No es de extrañar que con esa referencia muchos de los que ahora nos hemos convertido en padres estemos algo desorientados y que algunos no dejemos de interrogarnos sobre los dilemas que nos provoca escapar de unos esquemas con los que el patriarcado nos convirtió en seres mutilados y ciegos ante buena parte del caudal que la vida pone delante de nuestras narices. Tengo además la sensación de que estamos resolviendo esos dilemas de la peor manera posible. Y de esa equivocación somos responsables tanto los hombres como las mujeres, incapaces de redefinir el pacto que nos ata como padres y madres y, sobre todo, las cláusulas que atañen a la educación de nuestros hijos. De esta manera, y arropados por la sociedad de la opulencia, hemos desterrado la autoridad en nuestra relación con ellos y hemos olvidado que las libertades se convierten en látigos si no van acompañadas de un sano ejercicio de responsabilidad. Como además somos prisioneros del tiempo que nos exige el éxito profesional, y como aún no hemos sabido recomponer --sobre todo nosotros-- las relaciones entre lo público y lo privado, tratamos de compensar las horas que no estamos con nuestros hijos con mimos exagerados y con un excesivo proteccionismo que no les deja espacio para que corran, se caigan y se hagan heridas. Todo ello acompañado por nuestro afán de que sean los mejores atletas, músicos, bailarinas, tenistas o futbolistas. Esa dinámica competitiva los vuelve cada vez más egoístas al tiempo que crecen sin la noción de límites que tan necesaria es para madurar. Paralelamente los padres y las madres nos consolamos con la coartada perfecta: no podemos frustrarlos, tienen que ser felices.

Creo que en esta equivocada concepción de la paternidad radican buena parte de los males que con tanta ligereza reprochamos al sistema educativo.

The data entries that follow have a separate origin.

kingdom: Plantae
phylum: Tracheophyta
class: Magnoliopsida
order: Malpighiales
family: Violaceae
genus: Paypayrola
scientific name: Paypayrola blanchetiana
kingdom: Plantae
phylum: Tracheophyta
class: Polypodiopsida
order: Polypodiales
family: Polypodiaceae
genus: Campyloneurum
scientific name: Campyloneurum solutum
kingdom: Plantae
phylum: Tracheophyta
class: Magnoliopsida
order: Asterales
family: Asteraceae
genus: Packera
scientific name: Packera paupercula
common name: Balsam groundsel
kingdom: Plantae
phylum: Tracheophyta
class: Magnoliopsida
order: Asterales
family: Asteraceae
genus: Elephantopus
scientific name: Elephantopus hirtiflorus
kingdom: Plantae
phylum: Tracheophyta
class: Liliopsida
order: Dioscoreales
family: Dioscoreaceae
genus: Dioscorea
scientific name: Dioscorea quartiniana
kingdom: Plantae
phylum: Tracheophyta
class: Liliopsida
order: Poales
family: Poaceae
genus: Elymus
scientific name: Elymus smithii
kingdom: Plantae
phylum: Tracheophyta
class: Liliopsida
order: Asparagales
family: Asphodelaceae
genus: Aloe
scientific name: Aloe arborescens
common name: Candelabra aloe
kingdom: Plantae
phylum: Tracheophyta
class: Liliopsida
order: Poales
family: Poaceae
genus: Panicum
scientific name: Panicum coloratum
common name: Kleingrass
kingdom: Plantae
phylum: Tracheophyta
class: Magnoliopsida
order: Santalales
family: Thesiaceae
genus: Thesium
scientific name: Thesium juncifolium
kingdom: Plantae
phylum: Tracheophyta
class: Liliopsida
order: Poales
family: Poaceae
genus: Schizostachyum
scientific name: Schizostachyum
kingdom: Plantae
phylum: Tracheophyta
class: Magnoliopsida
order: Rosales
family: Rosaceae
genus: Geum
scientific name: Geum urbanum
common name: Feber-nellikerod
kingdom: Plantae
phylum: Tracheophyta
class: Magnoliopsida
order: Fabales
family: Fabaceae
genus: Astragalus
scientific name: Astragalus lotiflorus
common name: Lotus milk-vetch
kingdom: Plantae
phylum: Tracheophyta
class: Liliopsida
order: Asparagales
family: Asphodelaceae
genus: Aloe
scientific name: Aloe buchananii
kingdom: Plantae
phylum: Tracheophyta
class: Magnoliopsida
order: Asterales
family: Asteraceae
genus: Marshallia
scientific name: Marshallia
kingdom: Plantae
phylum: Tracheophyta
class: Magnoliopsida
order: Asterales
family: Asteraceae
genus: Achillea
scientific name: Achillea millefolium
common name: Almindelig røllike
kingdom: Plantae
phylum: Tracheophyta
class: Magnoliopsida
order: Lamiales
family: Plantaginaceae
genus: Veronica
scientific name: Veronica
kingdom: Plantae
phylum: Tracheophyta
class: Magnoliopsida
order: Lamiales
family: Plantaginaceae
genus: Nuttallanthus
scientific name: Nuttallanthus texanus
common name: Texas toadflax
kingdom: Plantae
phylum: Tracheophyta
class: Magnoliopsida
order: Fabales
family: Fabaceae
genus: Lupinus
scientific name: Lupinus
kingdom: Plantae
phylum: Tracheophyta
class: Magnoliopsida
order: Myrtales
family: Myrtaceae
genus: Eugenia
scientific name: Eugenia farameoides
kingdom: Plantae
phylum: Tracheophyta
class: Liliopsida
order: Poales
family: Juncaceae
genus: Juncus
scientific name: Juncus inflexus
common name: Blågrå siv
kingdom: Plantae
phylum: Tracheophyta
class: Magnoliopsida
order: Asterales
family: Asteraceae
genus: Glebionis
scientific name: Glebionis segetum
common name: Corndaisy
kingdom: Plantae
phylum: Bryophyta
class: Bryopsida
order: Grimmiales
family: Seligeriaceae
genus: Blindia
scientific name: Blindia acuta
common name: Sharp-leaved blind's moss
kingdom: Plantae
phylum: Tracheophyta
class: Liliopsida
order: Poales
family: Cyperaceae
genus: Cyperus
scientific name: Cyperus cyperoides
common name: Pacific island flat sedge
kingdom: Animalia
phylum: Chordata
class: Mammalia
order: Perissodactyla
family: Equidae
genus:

De poco sirven las leyes o los medios que el Estado invierta en la enseñanza, si de puertas para adentro seguimos engordando monstruitos educados en el egoísmo con el respaldo de unos padres complacientes. Algo que todos alimentamos desde el momento en que los educamos más para "tener" que para "ser" y sobre todo desde que consideramos a sus maestros y maestras no como cómplices sino como enemigos que les enseñan a nuestros hijos valores como la disciplina, la mesura o el valor del esfuerzo. Esos de los que huimos en los hogares porque es más cómodo confundir el cariño con la permisividad. Por eso no nos deberíamos extrañar que cada vez con más frecuencia aparezcan en los medios maestros que han sido agredidos por padres. Es la manifestación extrema de una sociedad que sigue sin reconocer el papel fundamental de los docentes y que aún no ha entendido que la democracia no necesita príncipes sino ciudadanos. Una meta que deberíamos empezar a asumir en el interior de esas habitaciones repletas de juguetes con los que nuestros hijos nunca juegan y en las que en vez de regalarles peces de colores deberíamos enseñarles a pescar.